Data items
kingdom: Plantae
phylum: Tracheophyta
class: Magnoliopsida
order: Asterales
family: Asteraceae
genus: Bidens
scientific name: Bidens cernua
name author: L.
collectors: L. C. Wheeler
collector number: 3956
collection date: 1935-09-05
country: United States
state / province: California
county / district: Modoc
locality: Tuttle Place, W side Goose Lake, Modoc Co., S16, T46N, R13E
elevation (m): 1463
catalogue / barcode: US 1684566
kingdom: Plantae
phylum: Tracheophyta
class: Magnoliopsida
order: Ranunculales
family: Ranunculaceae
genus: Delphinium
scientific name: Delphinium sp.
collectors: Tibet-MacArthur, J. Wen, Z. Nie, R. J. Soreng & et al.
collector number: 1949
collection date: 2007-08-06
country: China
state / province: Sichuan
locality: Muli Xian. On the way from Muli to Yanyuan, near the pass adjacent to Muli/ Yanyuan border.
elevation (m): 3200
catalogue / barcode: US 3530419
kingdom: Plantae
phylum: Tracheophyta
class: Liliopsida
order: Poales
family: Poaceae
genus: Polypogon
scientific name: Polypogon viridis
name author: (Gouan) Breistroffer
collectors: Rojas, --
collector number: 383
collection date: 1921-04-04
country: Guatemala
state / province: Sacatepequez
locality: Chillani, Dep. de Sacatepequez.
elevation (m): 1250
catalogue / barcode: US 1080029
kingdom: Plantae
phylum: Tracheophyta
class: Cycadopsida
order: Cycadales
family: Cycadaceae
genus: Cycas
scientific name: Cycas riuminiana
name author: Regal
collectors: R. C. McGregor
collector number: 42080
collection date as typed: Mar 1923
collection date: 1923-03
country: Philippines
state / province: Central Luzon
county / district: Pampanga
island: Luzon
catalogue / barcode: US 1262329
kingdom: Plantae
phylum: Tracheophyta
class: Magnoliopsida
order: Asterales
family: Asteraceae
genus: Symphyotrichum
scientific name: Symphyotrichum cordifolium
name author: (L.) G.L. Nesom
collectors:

Task objective
Convert the whole listing above into a numbered list with one entry per line, and drop any blank lines.

Exercise output
1. kingdom: Plantae
2. phylum: Tracheophyta
3. class: Magnoliopsida
4. order: Asterales
5. family: Asteraceae
6. genus: Bidens
7. scientific name: Bidens cernua
8. name author: L.
9. collectors: L. C. Wheeler
10. collector number: 3956
11. collection date: 1935-09-05
12. country: United States
13. state / province: California
14. county / district: Modoc
15. locality: Tuttle Place, W side Goose Lake, Modoc Co., S16, T46N, R13E
16. elevation (m): 1463
17. catalogue / barcode: US 1684566
18. kingdom: Plantae
19. phylum: Tracheophyta
20. class: Magnoliopsida
21. order: Ranunculales
22. family: Ranunculaceae
23. genus: Delphinium
24. scientific name: Delphinium sp.
25. collectors: Tibet-MacArthur, J. Wen, Z. Nie, R. J. Soreng & et al.
26. collector number: 1949
27. collection date: 2007-08-06
28. country: China
29. state / province: Sichuan
30. locality: Muli Xian. On the way from Muli to Yanyuan, near the pass adjacent to Muli/ Yanyuan border.
31. elevation (m): 3200
32. catalogue / barcode: US 3530419
33. kingdom: Plantae
34. phylum: Tracheophyta
35. class: Liliopsida
36. order: Poales
37. family: Poaceae
38. genus: Polypogon
39. scientific name: Polypogon viridis
40. name author: (Gouan) Breistroffer
41. collectors: Rojas, --
42. collector number: 383
43. collection date: 1921-04-04
44. country: Guatemala
45. state / province: Sacatepequez
46. locality: Chillani, Dep. de Sacatepequez.
47. elevation (m): 1250
48. catalogue / barcode: US 1080029
49. kingdom: Plantae
50. phylum: Tracheophyta
51. class: Cycadopsida
52. order: Cycadales
53. family: Cycadaceae
54. genus: Cycas
55. scientific name: Cycas riuminiana
56. name author: Regal
57. collectors: R. C. McGregor
58. collector number: 42080
59. collection date as typed: Mar 1923
60. collection date: 1923-03
61. country: Philippines
62. state / province: Central Luzon
63. county / district: Pampanga
64. island: Luzon
65. catalogue / barcode: US 1262329
66. kingdom: Plantae
67. phylum: Tracheophyta
68. class: Magnoliopsida
69. order: Asterales
70. family: Asteraceae
71. genus: Symphyotrichum
72. scientific name: Symphyotrichum cordifolium
73. name author: (L.) G.L. Nesom
74. collectors:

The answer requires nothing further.